Revolte beim Spiegel: Mitarbeiter gehen wegen Umgang mit Barbara Hans auf die Barrikaden

28.01.2021
 

Rund ein Viertel der Spiegel-Mitarbeiter hat einen Brief unterschrieben, mit dem sie sich an die Chefredaktion und Geschäftsführung des Nachrichtenmagazins wenden. Darin kritisieren sie die Unternehmenskultur, aber vor allem den Umgang mit Chefredakteurin Barbara Hans. Was bei dem Brief auffällt.
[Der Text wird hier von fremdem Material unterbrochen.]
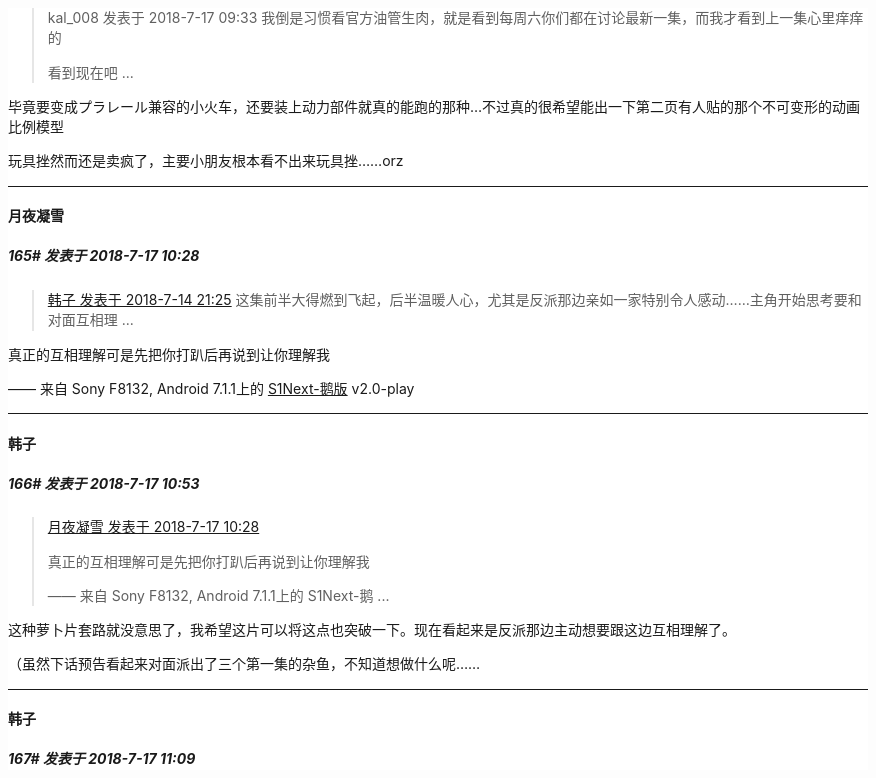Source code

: 

<blockquote>kal_008 发表于 2018-7-17 09:33
我倒是习惯看官方油管生肉，就是看到每周六你们都在讨论最新一集，而我才看到上一集心里痒痒的

看到现在吧 ...</blockquote>
毕竟要变成プラレール兼容的小火车，还要装上动力部件就真的能跑的那种…不过真的很希望能出一下第二页有人贴的那个不可变形的动画比例模型


玩具挫然而还是卖疯了，主要小朋友根本看不出来玩具挫……orz







*****

####  月夜凝雪  
##### 165#       发表于 2018-7-17 10:28



<blockquote><a href="httphttps://bbs.saraba1st.com/2b/forum.php?mod=redirect&amp;goto=findpost&amp;pid=40334775&amp;ptid=1551913" target="_blank">韩子 发表于 2018-7-14 21:25</a>
这集前半大得燃到飞起，后半温暖人心，尤其是反派那边亲如一家特别令人感动……主角开始思考要和对面互相理 ...</blockquote>
真正的互相理解可是先把你打趴后再说到让你理解我

—— 来自 Sony F8132, Android 7.1.1上的 [S1Next-鹅版](https://github.com/ykrank/S1-Next/releases) v2.0-play







*****

####  韩子  
##### 166#       发表于 2018-7-17 10:53



<blockquote><a href="httphttps://bbs.saraba1st.com/2b/forum.php?mod=redirect&amp;goto=findpost&amp;pid=40358027&amp;ptid=1551913" target="_blank">月夜凝雪 发表于 2018-7-17 10:28</a>

真正的互相理解可是先把你打趴后再说到让你理解我


—— 来自 Sony F8132, Android 7.1.1上的 S1Next-鹅 ...</blockquote>
这种萝卜片套路就没意思了，我希望这片可以将这点也突破一下。现在看起来是反派那边主动想要跟这边互相理解了。


（虽然下话预告看起来对面派出了三个第一集的杂鱼，不知道想做什么呢……







*****

####  韩子  
##### 167#       发表于 2018-7-17 11:09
"Eine Woche ist es her, dass in anderen Medien von offenkundig vorhandenen Schwierigkeiten in der SPIEGEL-Chefredaktion berichtet wurde – in einer Art und Weise, die manche von uns an Mobbing erinnerten und bei der eine in der Redaktion geachtete Chefredakteurin, die jahrelang ausgezeichnete inhaltliche und strategische Arbeit geleistet hat, mit teils ehrabschneidenden Darstellungen überzogen wurde. Das hat uns erschüttert, entsetzt, traurig und wütend gemacht", heißt es in dem Brief, der kress.de vorliegt.

Das Schreiben ist adressiert an die Chefredakteure Steffen Klusmann und Clemens Höges, die Geschäftsführung um Thomas Hass und Stefan Ottlitz - sowie Chefredakteurin Barbara Hans.

136 von mehr als 530 Mitarbeitern, die das aktuelle Impressum auflistet, haben den Brief unterschrieben. Darunter sind auffällig wenig prominente Autoren und Führungskräfte.

Die Spiegel-Leuten kritisieren die Weitergabe von Interna nach außen, den Umgang mit Chefredakteurin Barbara Hans und das "dröhnenden Schweigen nach innen und außen", das anschließend vonseiten der Chefredaktion und des Verlags gefolgt sei. "Die Kultur des Umgangs miteinander, die so in den vergangenen Tagen öffentlich wurde, halten wir für fatal: menschlich, kommunikativ und strategisch."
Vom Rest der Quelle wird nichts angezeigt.